Bigtable is designed for low-latency, high-throughput operations and supports atomic row-level mutations, ensuring consistency even with multiple updates.
Bigtable has lesser administrative overhead: TRUE. As a fully managed NoSQL database service, Bigtable handles infrastructure management, including scaling, replication, and failover, reducing administrative overhead.
Bigtable is highly scalable: TRUE. Bigtable is designed to scale massively to handle petabytes of data and massive read/write throughput, making it suitable for demanding applications.
Google Cloud SQL
Allows the end user to enable automatic backup of data: TRUE. Cloud SQL provides the functionality for users to configure and enable automatic backups of their databases.
Cloud SQL enables bug fixing to improve performance: TRUE. Google, as the provider of Cloud SQL, continuously works on bug fixes and performance improvements for the underlying infrastructure and software.
Enable high availability fail over replica: TRUE. Cloud SQL supports high availability configurations with failover replicas to minimize downtime in case of an instance failure.
Cloud Spanner
Consistent Schema: Cloud Spanner enforces a consistent schema across all of its distributed nodes. This means that all reads will see the same schema, and you won’t encounter inconsistencies where different parts of your database have different structures. Schema changes are carefully managed to ensure consistency.
Automatic Replication: Cloud Spanner automatically replicates your data across multiple zones (and optionally, multiple regions) for high availability and fault tolerance. You don’t have to manually configure replication. Spanner handles the distribution and synchronization of data behind the scenes. This ensures that your database remains available even if some zones experience outages.
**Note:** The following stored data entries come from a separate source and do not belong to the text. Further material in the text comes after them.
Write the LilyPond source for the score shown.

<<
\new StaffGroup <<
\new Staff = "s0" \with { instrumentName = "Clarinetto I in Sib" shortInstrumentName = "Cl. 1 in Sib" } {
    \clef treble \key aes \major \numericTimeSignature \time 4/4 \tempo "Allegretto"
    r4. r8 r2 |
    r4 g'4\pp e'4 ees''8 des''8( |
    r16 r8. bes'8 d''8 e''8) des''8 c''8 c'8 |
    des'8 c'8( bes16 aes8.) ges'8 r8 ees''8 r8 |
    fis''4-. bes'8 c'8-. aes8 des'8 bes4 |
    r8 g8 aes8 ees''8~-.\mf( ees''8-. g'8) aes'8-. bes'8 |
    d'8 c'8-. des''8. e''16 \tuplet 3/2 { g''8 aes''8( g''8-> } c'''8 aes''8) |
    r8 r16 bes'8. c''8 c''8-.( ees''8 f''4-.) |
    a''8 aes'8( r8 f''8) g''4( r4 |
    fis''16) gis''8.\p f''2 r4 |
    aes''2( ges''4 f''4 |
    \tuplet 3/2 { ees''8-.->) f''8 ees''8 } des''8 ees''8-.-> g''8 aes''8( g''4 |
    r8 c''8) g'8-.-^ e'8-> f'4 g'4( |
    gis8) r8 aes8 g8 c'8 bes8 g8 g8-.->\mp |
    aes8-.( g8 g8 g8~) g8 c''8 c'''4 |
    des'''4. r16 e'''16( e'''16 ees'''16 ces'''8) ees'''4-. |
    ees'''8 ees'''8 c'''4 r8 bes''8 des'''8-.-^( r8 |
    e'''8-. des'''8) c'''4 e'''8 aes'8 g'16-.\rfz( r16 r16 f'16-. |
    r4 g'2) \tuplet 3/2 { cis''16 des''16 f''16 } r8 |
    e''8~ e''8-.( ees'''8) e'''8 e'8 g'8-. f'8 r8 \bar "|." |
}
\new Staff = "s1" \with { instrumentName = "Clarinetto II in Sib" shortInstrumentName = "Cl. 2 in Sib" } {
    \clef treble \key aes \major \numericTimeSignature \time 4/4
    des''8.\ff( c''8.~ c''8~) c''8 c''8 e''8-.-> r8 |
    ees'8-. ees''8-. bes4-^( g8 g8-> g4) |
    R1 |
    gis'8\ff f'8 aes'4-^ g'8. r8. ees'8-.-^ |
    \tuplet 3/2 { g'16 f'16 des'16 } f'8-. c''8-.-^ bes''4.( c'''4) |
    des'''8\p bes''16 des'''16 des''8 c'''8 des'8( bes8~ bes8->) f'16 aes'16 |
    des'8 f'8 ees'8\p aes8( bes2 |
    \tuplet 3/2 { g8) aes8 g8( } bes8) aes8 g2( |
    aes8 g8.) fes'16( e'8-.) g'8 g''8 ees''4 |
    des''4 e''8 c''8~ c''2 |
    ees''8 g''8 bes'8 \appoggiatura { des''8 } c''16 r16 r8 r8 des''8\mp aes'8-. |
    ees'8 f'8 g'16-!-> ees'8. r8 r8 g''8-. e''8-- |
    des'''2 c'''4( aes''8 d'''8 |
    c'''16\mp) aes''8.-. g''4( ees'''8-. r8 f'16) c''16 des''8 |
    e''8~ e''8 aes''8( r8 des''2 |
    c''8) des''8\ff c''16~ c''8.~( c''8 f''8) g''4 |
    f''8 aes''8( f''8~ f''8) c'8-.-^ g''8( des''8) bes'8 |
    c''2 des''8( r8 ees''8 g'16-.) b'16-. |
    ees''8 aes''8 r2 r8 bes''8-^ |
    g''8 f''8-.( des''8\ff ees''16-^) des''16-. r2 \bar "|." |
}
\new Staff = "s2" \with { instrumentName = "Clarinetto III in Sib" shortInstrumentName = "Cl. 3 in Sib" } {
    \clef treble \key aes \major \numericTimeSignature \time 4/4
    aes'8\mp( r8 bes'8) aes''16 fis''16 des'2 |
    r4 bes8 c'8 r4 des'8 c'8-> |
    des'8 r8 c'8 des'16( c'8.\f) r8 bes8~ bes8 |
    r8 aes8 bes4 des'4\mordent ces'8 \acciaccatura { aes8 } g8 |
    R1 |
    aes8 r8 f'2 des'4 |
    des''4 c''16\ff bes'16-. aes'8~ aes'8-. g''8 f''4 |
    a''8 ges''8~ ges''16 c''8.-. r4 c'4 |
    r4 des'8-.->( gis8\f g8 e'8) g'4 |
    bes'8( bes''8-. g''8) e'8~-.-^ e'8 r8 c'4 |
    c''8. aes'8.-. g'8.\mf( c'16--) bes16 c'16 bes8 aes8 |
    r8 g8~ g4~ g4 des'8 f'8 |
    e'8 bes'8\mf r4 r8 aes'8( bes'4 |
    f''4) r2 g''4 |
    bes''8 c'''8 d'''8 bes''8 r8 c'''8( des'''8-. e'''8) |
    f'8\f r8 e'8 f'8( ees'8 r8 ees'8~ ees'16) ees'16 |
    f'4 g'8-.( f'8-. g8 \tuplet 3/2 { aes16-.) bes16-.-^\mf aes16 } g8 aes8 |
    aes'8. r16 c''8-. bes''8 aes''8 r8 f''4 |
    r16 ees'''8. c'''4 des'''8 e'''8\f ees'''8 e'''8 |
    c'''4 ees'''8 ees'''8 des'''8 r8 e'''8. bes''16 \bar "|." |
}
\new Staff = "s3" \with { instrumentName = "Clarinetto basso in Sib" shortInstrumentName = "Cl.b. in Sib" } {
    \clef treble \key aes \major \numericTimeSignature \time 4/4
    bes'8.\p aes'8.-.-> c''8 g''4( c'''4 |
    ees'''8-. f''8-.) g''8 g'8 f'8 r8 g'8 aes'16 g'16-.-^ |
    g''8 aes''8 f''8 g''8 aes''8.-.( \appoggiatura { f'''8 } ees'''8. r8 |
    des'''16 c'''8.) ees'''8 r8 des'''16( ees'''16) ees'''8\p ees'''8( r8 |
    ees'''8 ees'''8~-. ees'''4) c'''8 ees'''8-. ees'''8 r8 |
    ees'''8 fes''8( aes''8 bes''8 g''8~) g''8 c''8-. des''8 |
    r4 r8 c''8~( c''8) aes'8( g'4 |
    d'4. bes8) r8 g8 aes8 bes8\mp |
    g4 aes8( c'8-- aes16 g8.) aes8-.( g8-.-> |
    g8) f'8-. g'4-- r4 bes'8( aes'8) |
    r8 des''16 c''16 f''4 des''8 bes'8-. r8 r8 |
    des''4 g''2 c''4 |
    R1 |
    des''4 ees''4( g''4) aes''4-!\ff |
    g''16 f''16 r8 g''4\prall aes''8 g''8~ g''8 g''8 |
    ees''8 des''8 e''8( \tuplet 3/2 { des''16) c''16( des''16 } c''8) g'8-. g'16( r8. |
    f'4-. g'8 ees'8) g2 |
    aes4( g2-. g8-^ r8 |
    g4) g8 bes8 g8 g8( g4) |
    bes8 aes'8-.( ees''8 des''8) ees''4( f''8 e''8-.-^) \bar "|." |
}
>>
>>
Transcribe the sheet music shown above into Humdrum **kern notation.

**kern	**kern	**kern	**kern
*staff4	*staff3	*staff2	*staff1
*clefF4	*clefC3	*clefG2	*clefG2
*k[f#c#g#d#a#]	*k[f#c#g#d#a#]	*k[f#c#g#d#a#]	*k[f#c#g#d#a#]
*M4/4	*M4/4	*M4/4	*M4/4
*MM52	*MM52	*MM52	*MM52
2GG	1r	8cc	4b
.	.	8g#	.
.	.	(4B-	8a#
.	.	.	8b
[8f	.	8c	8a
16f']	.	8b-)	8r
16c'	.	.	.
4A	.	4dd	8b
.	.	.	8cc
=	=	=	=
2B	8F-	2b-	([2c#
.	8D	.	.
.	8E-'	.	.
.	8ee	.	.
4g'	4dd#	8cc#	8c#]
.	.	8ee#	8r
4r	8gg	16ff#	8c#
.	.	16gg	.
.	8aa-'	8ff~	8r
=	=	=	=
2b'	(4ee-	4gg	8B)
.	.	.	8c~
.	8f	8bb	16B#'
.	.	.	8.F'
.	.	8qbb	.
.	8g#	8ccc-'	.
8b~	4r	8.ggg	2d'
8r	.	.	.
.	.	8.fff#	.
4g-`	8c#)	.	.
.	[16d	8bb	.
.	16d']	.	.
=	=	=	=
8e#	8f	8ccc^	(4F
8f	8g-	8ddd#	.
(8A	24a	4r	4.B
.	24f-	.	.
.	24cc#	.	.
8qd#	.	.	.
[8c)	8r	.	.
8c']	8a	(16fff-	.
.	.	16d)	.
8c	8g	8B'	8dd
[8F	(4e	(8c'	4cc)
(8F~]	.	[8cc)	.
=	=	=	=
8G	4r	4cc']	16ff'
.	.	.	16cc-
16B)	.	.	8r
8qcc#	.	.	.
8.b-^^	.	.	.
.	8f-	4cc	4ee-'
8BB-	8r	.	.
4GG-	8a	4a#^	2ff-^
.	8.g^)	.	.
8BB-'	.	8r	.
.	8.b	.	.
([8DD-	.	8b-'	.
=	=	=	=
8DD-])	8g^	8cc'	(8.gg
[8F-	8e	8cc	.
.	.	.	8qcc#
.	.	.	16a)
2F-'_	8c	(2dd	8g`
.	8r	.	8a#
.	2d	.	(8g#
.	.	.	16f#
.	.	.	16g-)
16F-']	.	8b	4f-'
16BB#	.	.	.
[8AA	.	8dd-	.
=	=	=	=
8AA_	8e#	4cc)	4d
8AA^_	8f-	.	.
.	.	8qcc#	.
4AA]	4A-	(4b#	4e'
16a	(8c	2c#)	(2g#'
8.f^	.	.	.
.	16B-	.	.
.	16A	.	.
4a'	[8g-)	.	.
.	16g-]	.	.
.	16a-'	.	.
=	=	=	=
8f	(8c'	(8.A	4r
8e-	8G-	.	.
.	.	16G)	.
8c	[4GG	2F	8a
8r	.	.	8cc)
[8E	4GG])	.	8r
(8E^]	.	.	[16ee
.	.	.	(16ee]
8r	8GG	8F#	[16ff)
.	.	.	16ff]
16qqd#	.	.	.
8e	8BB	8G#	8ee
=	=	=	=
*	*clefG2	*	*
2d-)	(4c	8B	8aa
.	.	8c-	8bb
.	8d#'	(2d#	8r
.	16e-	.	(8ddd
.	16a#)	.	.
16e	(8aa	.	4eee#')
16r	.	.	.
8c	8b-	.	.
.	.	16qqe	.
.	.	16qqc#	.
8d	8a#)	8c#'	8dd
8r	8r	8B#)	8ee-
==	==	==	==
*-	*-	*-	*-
Transaction Processing: Cloud Spanner is specifically designed for high-volume transaction processing, making it suitable for applications with demanding transactional workloads like those in the retail industry.
Distributed Relational Database: Cloud Spanner is a globally distributed, scalable, and strongly consistent database. It combines the benefits of a relational database (structure, ACID properties) with the scalability of a distributed system.
CRUD Operations: Cloud Spanner excels at handling CRUD (Create, Read, Update, Delete) operations, which are fundamental to most application’s data management needs.
Compute Engine
If you are into linux, CLI and so on, probably this is the service you have heard of.
Sometime ago, I used GCP CE free tier to tinker with their VMs.
GCE Costs 📌
Conclusions
If you are into DSC, you might be interested to explore Vertex AI:
- Model Garden, Vertex AI - https://cloud.google.com/model-garden?hl=es
Other Clouds vs GCP
GCP CE vs SBCs
Before going into the cloud, I got familiar with linux thanks to a raspberry Pi 4.
But there are other single board computers out there, so far I tried:
- Raspberry Pi 4 2/4GB
- Orange pi 5 8GB
If you are wondering if you need a Pi or a MiniPC, you can have a look to this.
Most SBCs (not all) are ARM based CPUs and we will be seeing more and more ARM adoption on cloud providers.
GCP CE vs Mini PCs
Not so long ago I was lucky to try the following mini PCs:
- BMax B4
- Asrock x300
- Firebat AK2 Plus
Mini PCs tend to have x86 CPU architecture.
They tend to behave better if you plan to reproduce high resolution video, but in general, are less efficient as per compute power / Watt.